TEKSTFRAGMENT:
========================================

Belastingdienst

Javascript staat uit in deze internetbrowser. U moet Javascript activeren om onze internetsite te zien.

18 Aftrek studiekosten en andere scholingsuitgaven

18.1 Wat zijn studiekosten en andere scholingsuitgaven?

Volgt u een opleiding of een studie voor uw (toekomstige) beroep? Of hebt u kosten voor een EVC-procedure (Erkenning Verworven Competenties)? Dan mag u sommige kosten, zoals lesgeld en de kosten voor de studieboeken, onder bepaalde voorwaarden aftrekken in uw aangifte inkomstenbelasting.

In dit hoofdstuk leest u welke kosten u mag aftrekken, welke voorwaarden hiervoor gelden en hoe u de aftrek kunt berekenen.

U woont buiten Nederland

Als u buiten Nederland woont, hebt u alleen recht op deze aftrek als u kwalificerend buitenlands belastingplichtig bent. Kijk voor meer informatie in het hoofdstuk 'U woont buiten Nederland'.

Naar boven

18.2 Voorwaarden aftrek studiekosten en andere scholingsuitgaven

U mag uw studiekosten en andere scholingsuitgaven onder de volgende voorwaarden aftrekken:

  • De opleiding of studie is gericht op uw (toekomstige) beroep.

  • Er is sprake van een leertraject. Hierbij doet u kennis op onder begeleiding of toezicht. Er is sprake van vooraf vastgestelde leerdoelen en een afsluiting in de vorm van een examen, certificaat of diploma.

  • Uw totale kosten min eventuele vergoedingen zijn hoger dan de drempel van € 250.

  • Het bedrag dat u mag aftrekken als studiekosten en andere scholingsuitgaven na vermindering van de drempel is maximaal € 15.000 (zie 'Maximumaftrek studiekosten').

  • U of uw fiscale partner maken zelf de kosten voor uw studie of die van uw fiscale partner.
    Worden de kosten voor uw studie betaald door bijvoorbeeld uw ouders? Dan mag u deze kosten niet aftrekken. Uw ouders mogen deze kosten ook niet aftrekken.

  • U hebt geen (recht op) studiefinanciering (of overeenkomstige buitenlandse uitkeringen), krijgt geen uitkering op grond van de Wet op het hoger onderwijs en wetenschappelijk onderzoek en krijgt geen vergoeding volgens de Wet Tegemoetkoming Onderwijsbijdrage en Scholingskosten (WTOS).
    U hebt ook geen afstudeersteun die u als student kunt krijgen omdat u studievertraging hebt opgelopen vanwege bijzondere omstandigheden. Bijvoorbeeld omdat u gedurende een bepaalde tijd in een bestuur hebt gezeten van een vereniging die de algemene belangen van studenten behartigt.

Drempel

De kosten boven de drempel van € 250 mag u aftrekken. Hebt u een fiscale partner? En maakt u beiden studiekosten? U maakt dan twee aparte berekeningen voor de studiekosten: 1 voor de studiekosten van uzelf en 1 voor die van uw fiscale partner. De drempel geldt per berekening. Het maakt niet uit wie van u beiden de kosten heeft betaald.

De drempel geldt voor aftrekbare studiekosten die u in 2020 hebt betaald.

========================================

VERSTREKTE GEGEVENS:
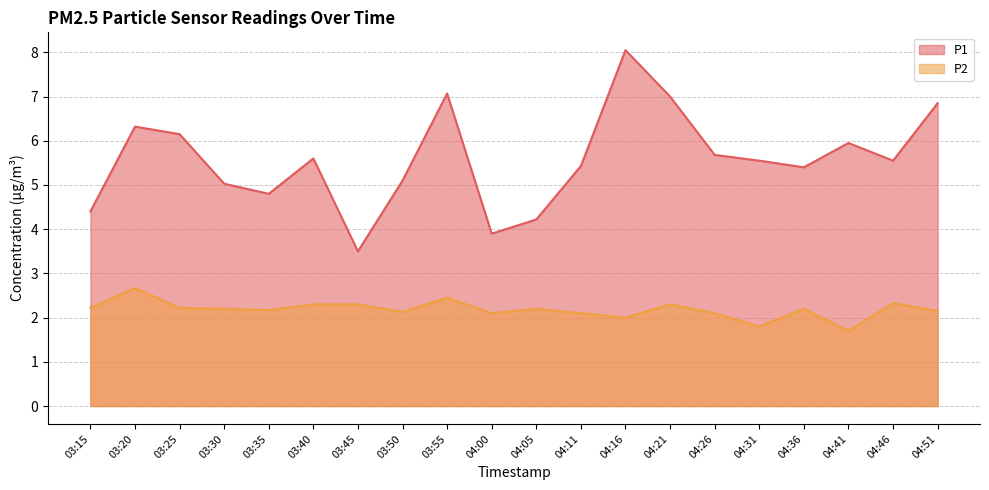

What are all the series names shown in the legend?

P1, P2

========================================

OPDRACHT 1: Boven welk drempelbedrag mogen de kosten volgens de tekst over studiekosten worden afgetrokken?
OPDRACHT 2: Neem uit de tekst over studiekosten letterlijk alles over van "Als u buiten" tot en met "certificaat of diploma.".
Het materiaal speelt hierbij geen enkele rol.

UITGEWERKT ANTWOORD 1: Boven de drempel van € 250.

UITGEWERKT ANTWOORD 2:
Als u buiten Nederland woont, hebt u alleen recht op deze aftrek als u kwalificerend buitenlands belastingplichtig bent. Kijk voor meer informatie in het hoofdstuk 'U woont buiten Nederland'.

Naar boven

18.2 Voorwaarden aftrek studiekosten en andere scholingsuitgaven

U mag uw studiekosten en andere scholingsuitgaven onder de volgende voorwaarden aftrekken:

  • De opleiding of studie is gericht op uw (toekomstige) beroep.

  • Er is sprake van een leertraject. Hierbij doet u kennis op onder begeleiding of toezicht. Er is sprake van vooraf vastgestelde leerdoelen en een afsluiting in de vorm van een examen, certificaat of diploma.